7 Nov 2008 mcxdump 1.008, 08-312
mcxdump - dump matrices, optionally map indices to labels
mcxdump [-imx <fname> (matrix file)] [-imx-cat <fname> (concatenation matrix file)] [-imx-tree <fname> (concatenation cone file)] [--skeleton (read empty matrix, honour domains)] [-o <fname> (output file name ('-' for stdout))] [-digits <num> (output precision)] [-tab <fname> (row/column tab (label) file)] [-tabc <fname> (column tab file)] [-tabr <fname> (row tab file)] [--lazy-tab (allow tab/domain mismatch)] [--transpose (work with the transpose)] [--no-values (omit values)] [--no-loops (omit loops)] [--force-loops (force loops)] [--dump-pairs (emit pairs per line)] [--dump-lines (emit rows per line)] [--dump-rlines (omit leading identifier)] [--dump-lead-off (omit leading identifier)] [--dump-lower (dump lower part excluding diagonal)] [--dump-loweri (dump lower part including diagonal)] [--dump-upper (dump upper part excluding diagonal)] [--dump-upperi (dump upper part including diagonal)] [--write-tabc (dump tab file on column domain)] [--write-tabr (dump tab file on row domain)] [--dump-domc (dump column domain)] [--dump-domr (dump row domain)] [--dump-table (dump table format)] [--dump-lead-off (do not dump leading identifiers)] [-table-nfields <num> (output first <num> fields)] [-table-nlines <num> (output first <num> lines)] [--table-keys (dump field/cell identifiers)] [--newick (output newick format)] [-newick [NBI]+ (exclude Number|Branch-length|Indent)] [--write-matrix ((deconcatenate) write matrices)] [-split-stem <str> ((deconcatenate) matrices file name stem)] [-cat-max <num> ((deconcatenate) write first <num> matrices)] [-dump <fname> (alias for -o)] [-sep-value <str> (node/value separator)] [-sep-field <str> (field separator)] [-sep-lead <str> (lead separator)] [-sep-cat <str> (concatenation separator)] [-sort size-{ascending,descending} (vector sort mode)] [-h (print synopsis, exit)] [--apropos (print synopsis, exit)] [--version (print version, exit)]

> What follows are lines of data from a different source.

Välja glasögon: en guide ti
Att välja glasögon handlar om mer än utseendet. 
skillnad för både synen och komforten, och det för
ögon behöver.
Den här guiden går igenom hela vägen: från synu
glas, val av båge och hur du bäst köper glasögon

mcxdump reads a data file satisfying the mcl input format (refer to mcxio). It outputs a line-based format. The --dump-pairs option yields a single matrix entry per line, identified by the respective column and row identifiers (either index or label) separated by the field separator. The --dump-lines and --dump-rlines result in the joining of all row entries on a single line, separated by the field separator. For both formats, the matrix value corresponding with a particular entry is by default output as well.
mcxdump can also act on files that contain concatenated matrices. Refer to the group of options headed by -imx-cat fname.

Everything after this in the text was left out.